● PROBLEMS TO SOLVE
- a) In two sentences, what does the review of perinatal care below argue?
- b) Answer these questions about the review of perinatal care below:
(i) From what year onwards was the Kangaroo Method program implemented?
(ii) Which two measures does the review identify as having a direct impact on the quality of neonatal care?
(iii) Whose task is the integration and joined-up action of the services of the different SUS providers?

● TEXT UNDER STUDY
━━━━━━━━

In this context, concerns with the quality of life and the ethical aspects of the survival of extremely premature infants, a highly significant challenge in developed countries, 42,43 should also be the subject of systematic and wide-ranging reflection in our country.
In this review we could not fail to mention a fundamental feature of any contemporary discussion of perinatal care quality: the need to review care practices surrounding delivery and birth, in a movement including several strategies aimed at humanization. Central elements in this humanization movement are guaranteeing good obstetric and neonatal care practices and recovering delivery and birth as special moments of great social value to women, their babies and their families. It is important to consider that neonatal practices in caring for high-risk newborn babies, in addition to being influenced by this context are also going through a period of intense reevaluation in common with other areas of intensive care. Many studies recognize the central role of the mother and her family 44-46 and the need to minimize the negative impact of interventions that are inherent to the neonatal intensive care environment, indispensable to the survival of premature infants, but often invasive and aggressive. 47,48
In this area we also have good prospects. It is already possible to speak of the Brazilian experience with a public policy of high-risk neonatal care humanization. Coordinated by the Health Ministry, the Humanized Low Birth Weight Infant Care - Kangaroo Method (Atenção Humanizada ao Recém-Nascido de Baixo Peso - Método Canguru) program, implemented from 1999 onwards by means or standards and protocols and a wide-ranging process of capacitation is based on four basic principles: accommodation of the baby and family, respect for differences, promotion of skin-to-skin contact as early as possible and involvement of the mother in the care of her baby. 49,50 It is important to point out that in analyzing this directive we do not find any attempt to substitute the technology inherent to good neonatal practice. In the Humanized Care proposal, skin-to-skin contact and the kangaroo position are inserted within a group of interventions that are inextricably linked with the overall care of newborns and their families during the hospital stay and their quality of life after discharge.
Finally, we would identify as measures with a direct impact on the quality of neonatal care in our country, the definitive elimination of "overcrowding" and the implementation of a system for monitoring and evaluating care practices developed at neonatal units. We reiterate that reducing neonatal mortality and improving the remaining indicators of the results of caring for extremely premature infants must come through the effective functioning of all "links" of the chain of events surrounding the expectant mother and her newborn, including the commitment to multidisciplinary care after discharge. We repeat that the amplification of intensive care neonatal bed provision should be defined based on parameters that take into account regional needs and characteristics, aiming at creating complete perinatal centers and avoiding at all costs atomizing resources across non-resolutive units. Based on this understanding we emphasize the importance of the integration and joined-up action of the services of the different providers in SUS, which task is undeniably that of the state and city health management bodies. This integration, above and beyond simple rhetoric, is a fundamental prerequisite for the construction of a perinatal system in our country.

━━━━━━━━

● INFORMATION PROVIDED

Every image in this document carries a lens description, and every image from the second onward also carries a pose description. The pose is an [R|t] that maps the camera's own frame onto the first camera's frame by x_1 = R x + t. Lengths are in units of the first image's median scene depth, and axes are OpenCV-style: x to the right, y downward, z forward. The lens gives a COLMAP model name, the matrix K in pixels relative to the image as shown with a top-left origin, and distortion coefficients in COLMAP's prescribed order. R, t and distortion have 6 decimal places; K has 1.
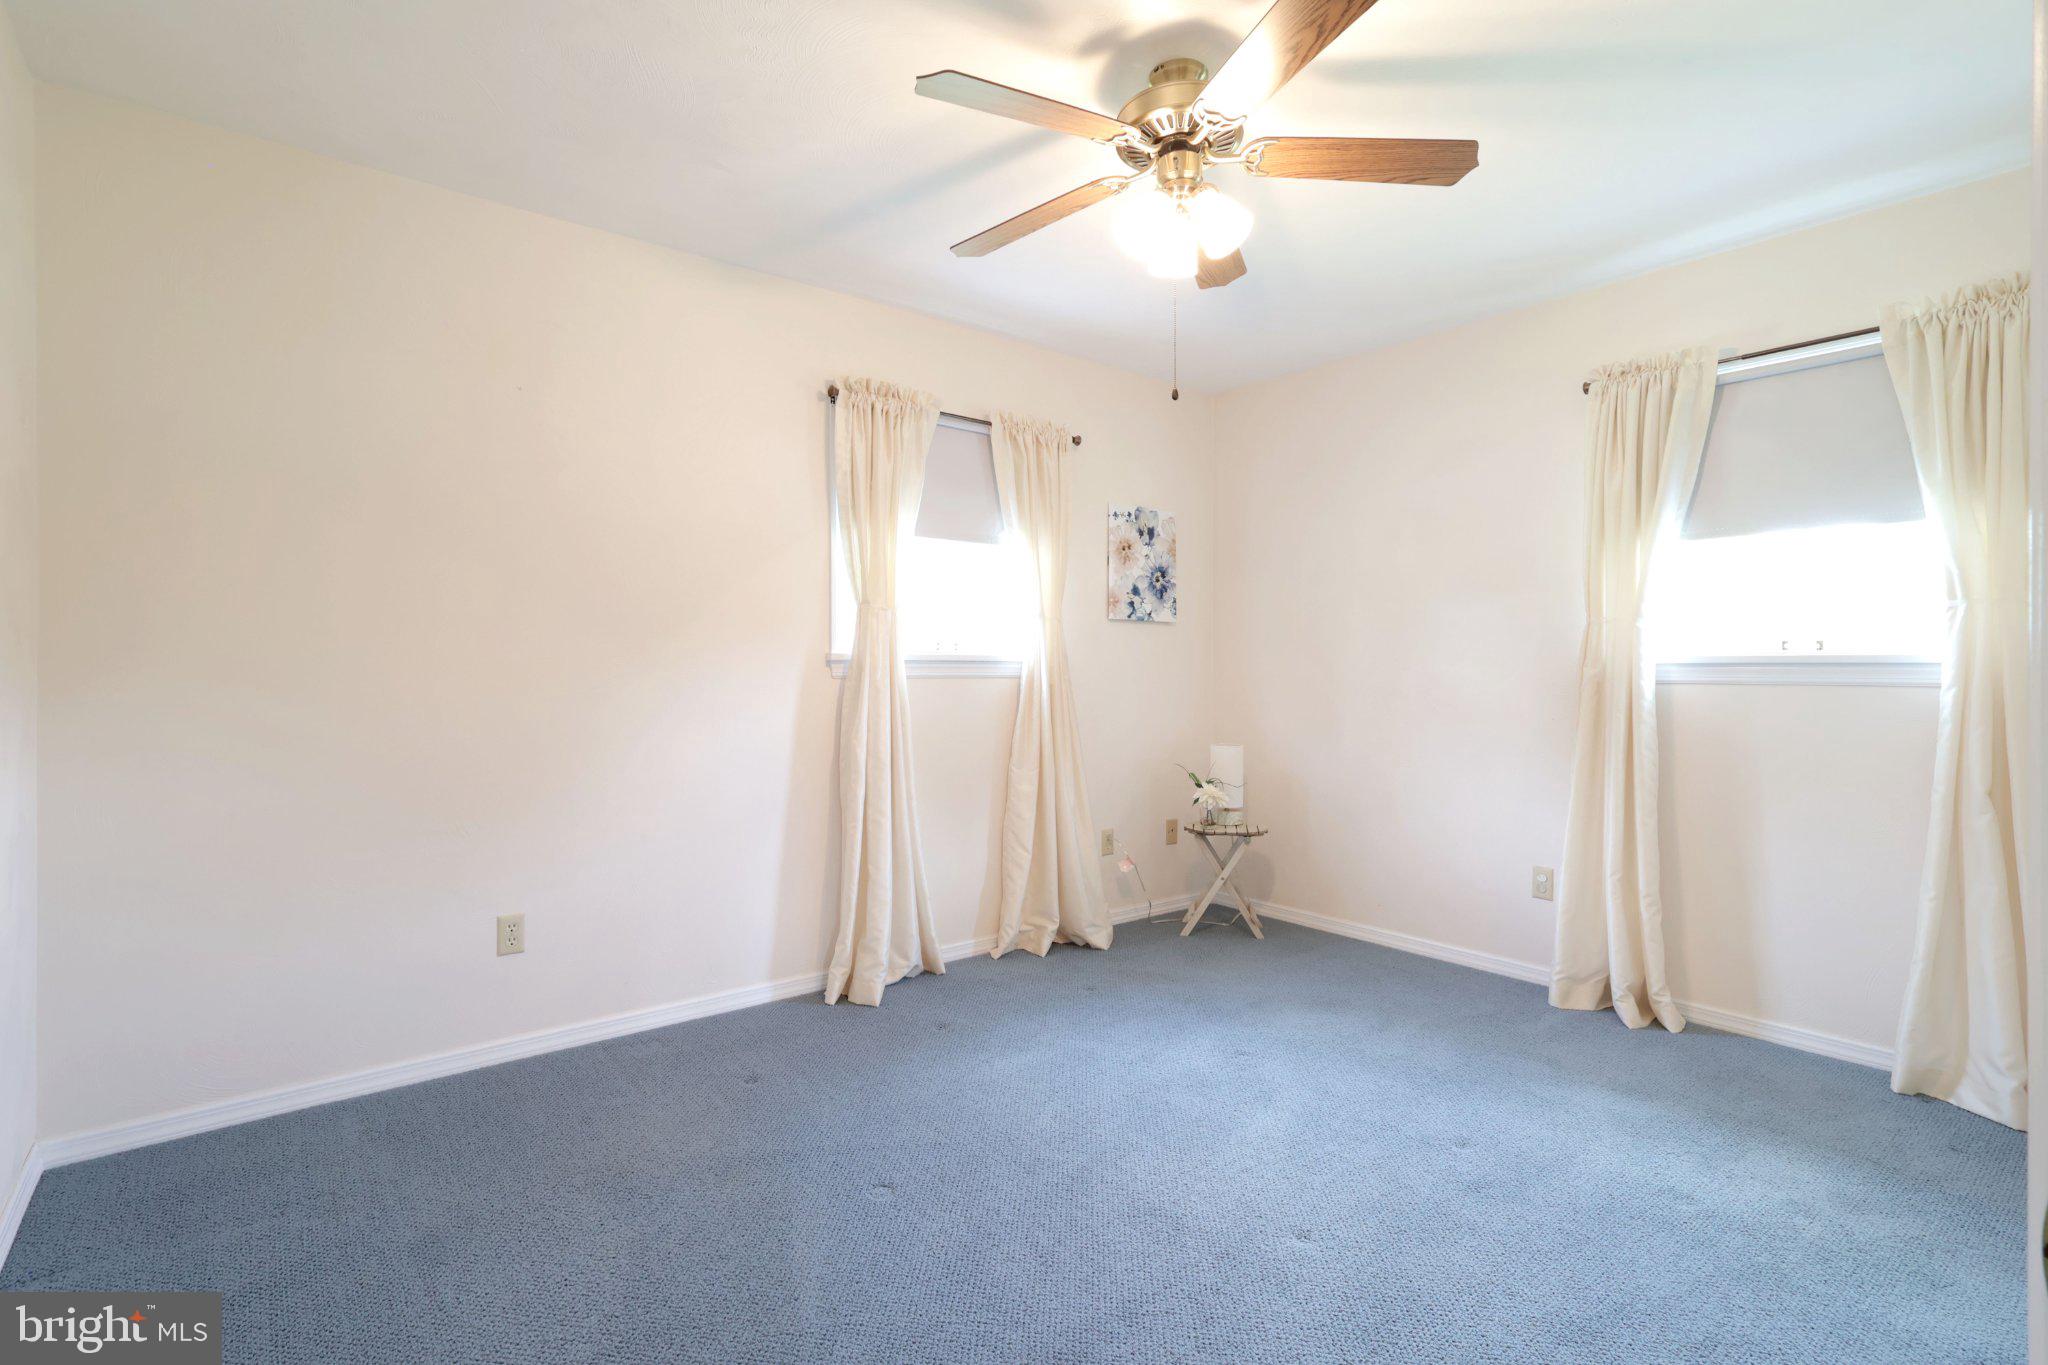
lens RADIAL K [[962.6, 0, 1027.8], [0, 962.6, 673.9], [0, 0, 1]] dist [-0.000481, 0.000009]
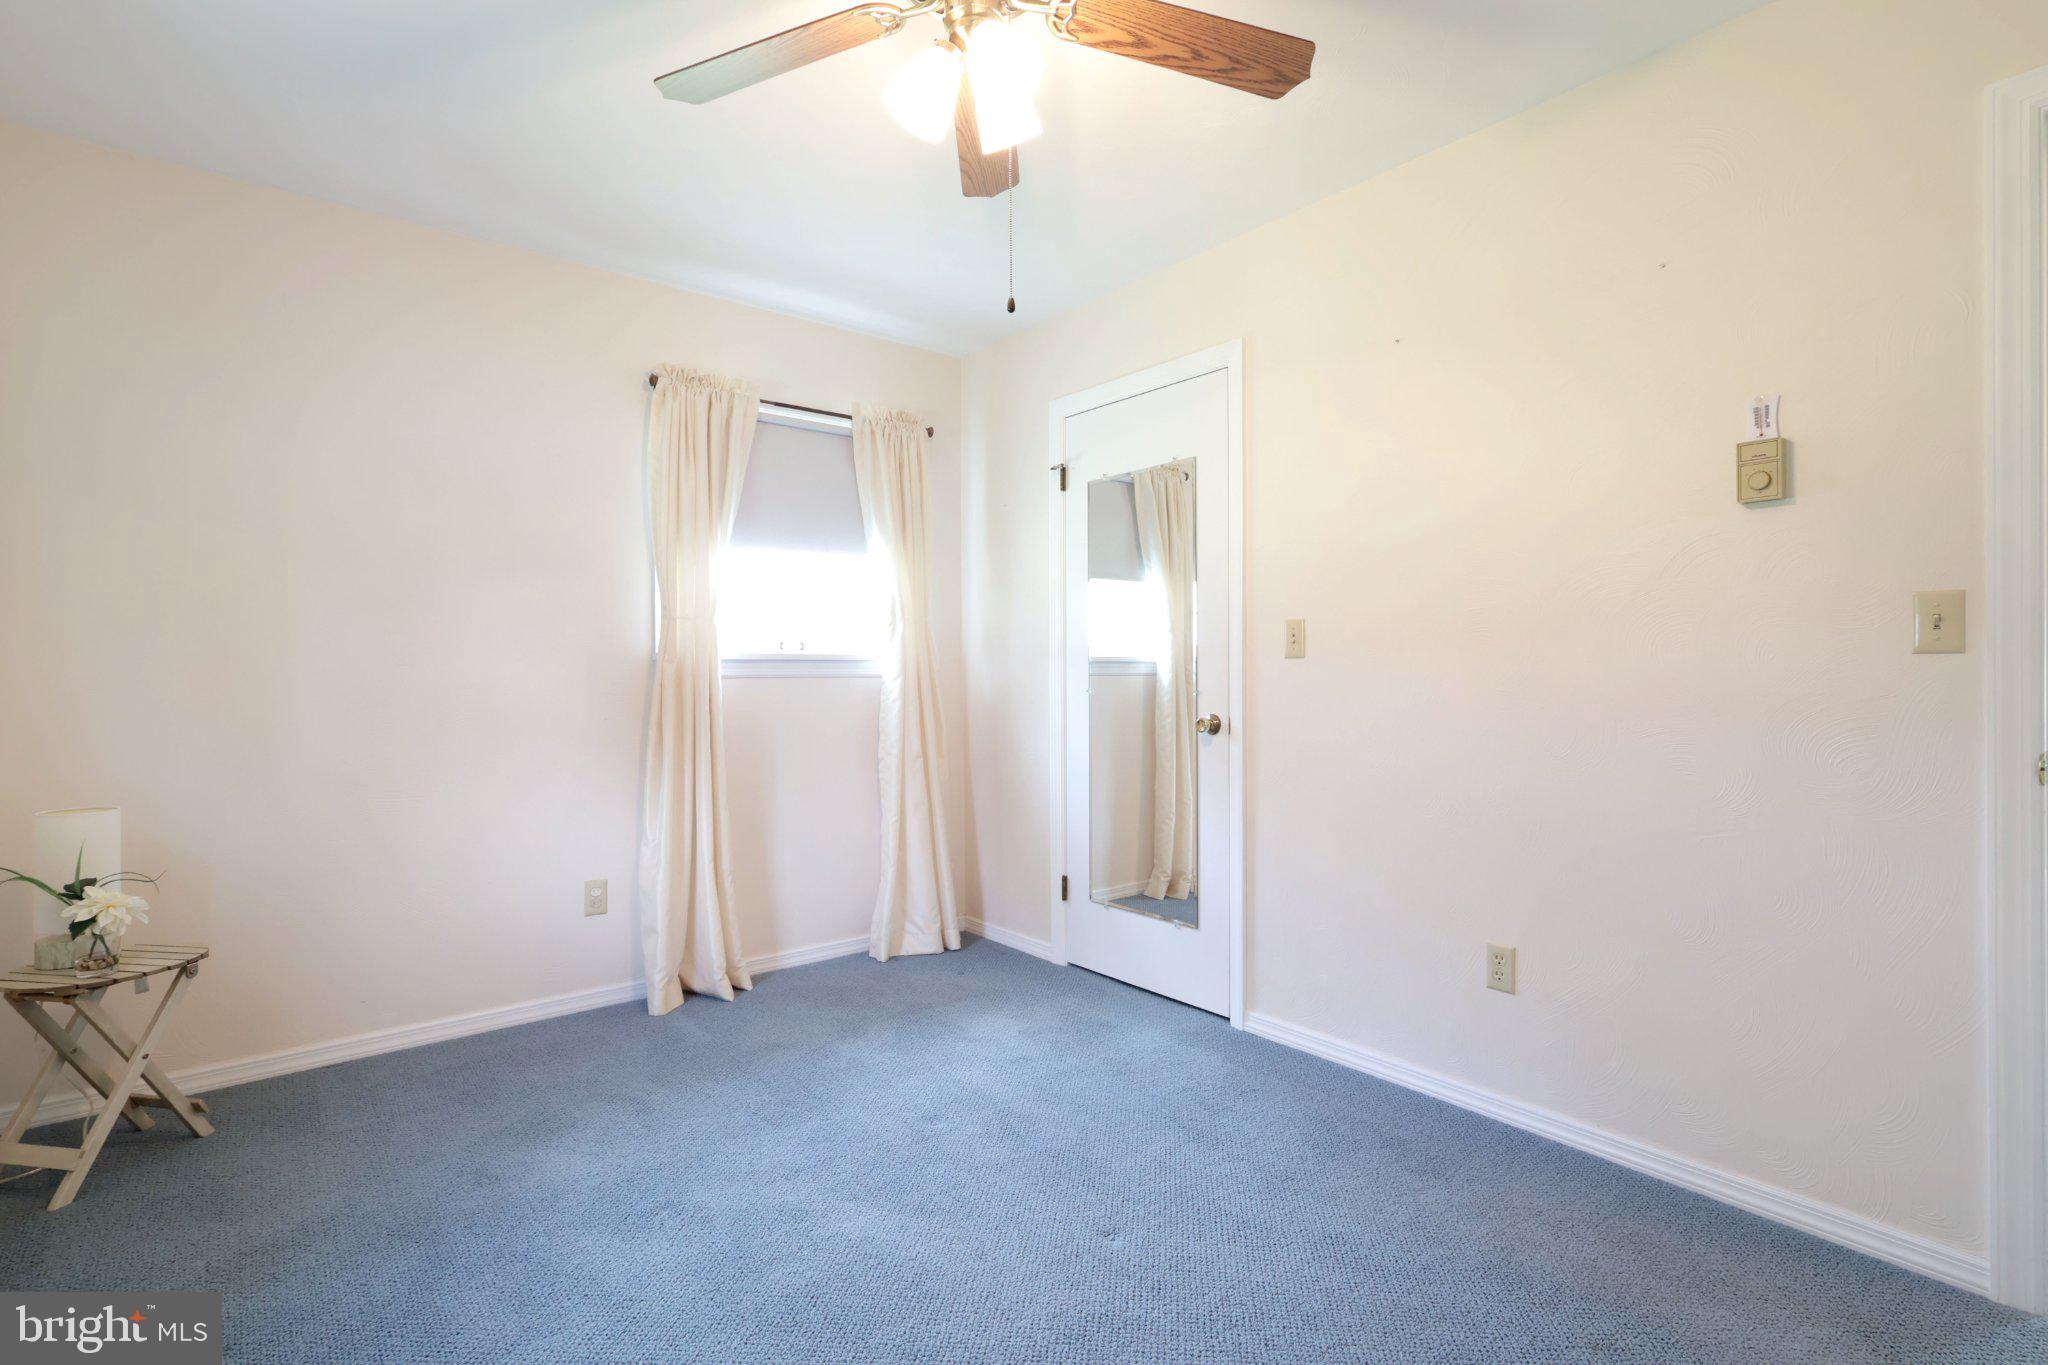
lens RADIAL K [[962.6, 0, 1027.8], [0, 962.6, 673.9], [0, 0, 1]] dist [-0.000481, 0.000009]
pose [[-0.009259, -0.009738, 0.999910, -0.457821], [0.005073, 0.999939, 0.009785, -0.004148], [-0.999944, 0.005163, -0.009209, 0.699321]]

━━━━━━━━

● TASK-BY-TASK RESULTS
- a) The review calls for rethinking care around delivery and birth through humanization, and it points to Brazil's Kangaroo Method program, coordinated by the Health Ministry since 1999 and built on four principles, as an effort that does not replace neonatal technology. It also names the elimination of overcrowding and a system for monitoring and evaluating care practices as measures that directly affect neonatal care quality, and it calls integration of the SUS providers' services a fundamental prerequisite for building a perinatal system.

- b)
(i) 1999.
(ii) The definitive elimination of "overcrowding" and a system for monitoring and evaluating care practices at neonatal units.
(iii) The state and city health management bodies.